My personal experience is that it’s worthwhile to put instructions, user-manual style, into the context. These are things like:

- How to build.

- How to run tests.

- How to work around the incredible crappiness of the codex-rs sandbox.

I also like to put in basic style-guide things like “the minimum Python version is 3.12.” Sadly I seem to also need “if you find yourself writing TypeVar, think again” because (unscientifically) it seems that putting the actual keyword that the agent should try not to use makes it more likely to remember the instructions.

▲

mlaretallack 19 hours ago | parent | next [-]

I also try to avoid negative instructions. No scientific proof, just a feeling the same as you, "do not delete the tmp file" can lead too often to deleting the tmp file.

▲

strokirk 6 hours ago | parent [-]

It’s like instructing a toddler.

	▲	justanothersys 5 hours ago \| parent \| next [-]
		i definitely have gone so far as to treat my llm readable docs in this way and have found it very effective
	▲	hnbad 5 hours ago \| parent \| prev [-]
		I recall that early LLMs had the problem of not understanding the word "not", which became especially evident and problematic when tasked with summarizing text because the summary would then sometimes directly contradict the original text. It seems that that problem hasn't really been "fixed", it's just been paved over. But I guess that's the ugly truth most people tend to forget/deny about LLMs: you can't "fix" them because there's not a line of code you can point to that causes a "bug", you can only retrain them and hope the problem goes away.
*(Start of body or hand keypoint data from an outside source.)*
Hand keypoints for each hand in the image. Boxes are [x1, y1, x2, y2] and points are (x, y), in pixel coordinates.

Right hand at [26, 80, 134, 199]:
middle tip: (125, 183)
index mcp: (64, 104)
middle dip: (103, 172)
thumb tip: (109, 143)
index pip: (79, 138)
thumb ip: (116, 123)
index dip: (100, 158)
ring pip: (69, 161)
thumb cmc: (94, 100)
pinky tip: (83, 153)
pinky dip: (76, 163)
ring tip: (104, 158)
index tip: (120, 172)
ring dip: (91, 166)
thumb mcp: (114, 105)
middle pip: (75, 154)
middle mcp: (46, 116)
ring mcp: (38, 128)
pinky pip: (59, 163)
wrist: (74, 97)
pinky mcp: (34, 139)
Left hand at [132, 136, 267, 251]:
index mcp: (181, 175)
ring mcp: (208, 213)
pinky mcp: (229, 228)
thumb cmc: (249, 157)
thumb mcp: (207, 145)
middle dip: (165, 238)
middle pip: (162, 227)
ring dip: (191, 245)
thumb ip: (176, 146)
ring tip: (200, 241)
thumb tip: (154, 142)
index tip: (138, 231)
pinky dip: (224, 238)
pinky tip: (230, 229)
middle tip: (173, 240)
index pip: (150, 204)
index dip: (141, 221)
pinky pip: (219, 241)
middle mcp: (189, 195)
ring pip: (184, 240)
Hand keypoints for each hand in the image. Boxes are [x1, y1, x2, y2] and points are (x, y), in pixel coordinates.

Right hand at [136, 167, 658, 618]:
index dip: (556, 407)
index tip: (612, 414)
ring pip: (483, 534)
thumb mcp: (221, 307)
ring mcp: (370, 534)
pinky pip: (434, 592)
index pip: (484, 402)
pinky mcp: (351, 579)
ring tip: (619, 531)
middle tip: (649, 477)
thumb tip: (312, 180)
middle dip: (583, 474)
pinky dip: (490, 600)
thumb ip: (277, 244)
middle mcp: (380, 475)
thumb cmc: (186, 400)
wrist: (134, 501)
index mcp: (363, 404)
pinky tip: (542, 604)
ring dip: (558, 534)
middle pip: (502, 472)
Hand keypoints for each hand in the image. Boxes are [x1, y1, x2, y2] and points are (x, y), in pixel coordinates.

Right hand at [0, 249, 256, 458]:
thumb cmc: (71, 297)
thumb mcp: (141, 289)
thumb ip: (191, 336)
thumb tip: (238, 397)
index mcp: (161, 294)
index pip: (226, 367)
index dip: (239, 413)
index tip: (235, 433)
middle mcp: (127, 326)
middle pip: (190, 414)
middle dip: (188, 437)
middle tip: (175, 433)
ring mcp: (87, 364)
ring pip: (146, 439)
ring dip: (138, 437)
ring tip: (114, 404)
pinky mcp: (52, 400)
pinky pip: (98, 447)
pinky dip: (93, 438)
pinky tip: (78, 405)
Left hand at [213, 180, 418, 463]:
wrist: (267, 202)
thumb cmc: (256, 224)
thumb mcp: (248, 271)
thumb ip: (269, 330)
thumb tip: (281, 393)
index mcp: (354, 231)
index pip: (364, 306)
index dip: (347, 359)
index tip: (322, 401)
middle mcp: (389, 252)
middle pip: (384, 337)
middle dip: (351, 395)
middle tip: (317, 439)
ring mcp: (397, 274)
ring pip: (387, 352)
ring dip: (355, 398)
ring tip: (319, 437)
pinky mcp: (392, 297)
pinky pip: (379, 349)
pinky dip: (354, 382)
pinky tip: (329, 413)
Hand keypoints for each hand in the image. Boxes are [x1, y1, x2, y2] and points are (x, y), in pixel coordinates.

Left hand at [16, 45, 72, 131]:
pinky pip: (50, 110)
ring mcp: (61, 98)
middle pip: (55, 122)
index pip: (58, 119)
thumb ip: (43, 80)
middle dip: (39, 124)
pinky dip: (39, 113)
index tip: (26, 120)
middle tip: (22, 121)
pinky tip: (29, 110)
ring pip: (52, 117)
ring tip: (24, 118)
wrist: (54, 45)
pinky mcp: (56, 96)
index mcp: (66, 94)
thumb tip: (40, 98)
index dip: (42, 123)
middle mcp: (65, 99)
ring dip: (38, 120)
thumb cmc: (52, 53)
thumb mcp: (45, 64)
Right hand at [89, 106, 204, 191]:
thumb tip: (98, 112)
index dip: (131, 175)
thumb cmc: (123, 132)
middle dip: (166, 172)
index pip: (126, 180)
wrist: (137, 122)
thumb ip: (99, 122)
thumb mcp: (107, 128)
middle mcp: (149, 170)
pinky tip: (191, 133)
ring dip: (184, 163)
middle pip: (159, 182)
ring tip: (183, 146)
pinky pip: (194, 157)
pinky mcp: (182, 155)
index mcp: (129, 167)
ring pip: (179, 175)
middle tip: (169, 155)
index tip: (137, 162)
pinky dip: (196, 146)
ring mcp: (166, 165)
In LLMs, every bug is a "heisenbug" (or should that be "murphybug", as in Murphy's Law?).

▲

likium 7 hours ago | parent | prev | next [-]

For TypeVar I’d reach for a lint warning instead.

▲

bonesss 5 hours ago | parent | prev [-]

I also have felt like these kinds of efforts at instructions and agent files have been worthwhile, but I am increasingly of the opinion that such feelings represent self-delusion from seeing and expecting certain things aided by a tool that always agrees with my, or its, take on utility. The agent.md file looks like it’d work, it looks how you’d expect, but then it fails over and over. And the process of tweaking is pleasant chatting with supportive supposed insights and solutions, which means hours of fiddling with meta-documentation without clear rewards because of partial adherence.

The papers conclusions align with my personal experiments at managing a small knowledge base with LLM rules. The application of rules was inconsistent, the execution of them fickle, and fundamental changes in processing would happen from week-to-week as the model usage was tweaked. But, rule tweaking always felt good. The LLM said it would work better, and the LLM said it had read and understood the instructions and the LLM said it would apply them… I felt like I understoood how best to deliver data to the LLMs, only to see recurrent failures.

LLMs lie. They have no idea, no data, and no insights into specific areas, but they’ll make pleasant reality-adjacent fiction. Since chatting is seductive, and our time sense is impacted by talking, I think the normal time versus productivity sense is further pulled out of ehack. Devs are notoriously bad at estimating where they’re using time, long feedback loops filled with phone time and slow ass conversation don’t help.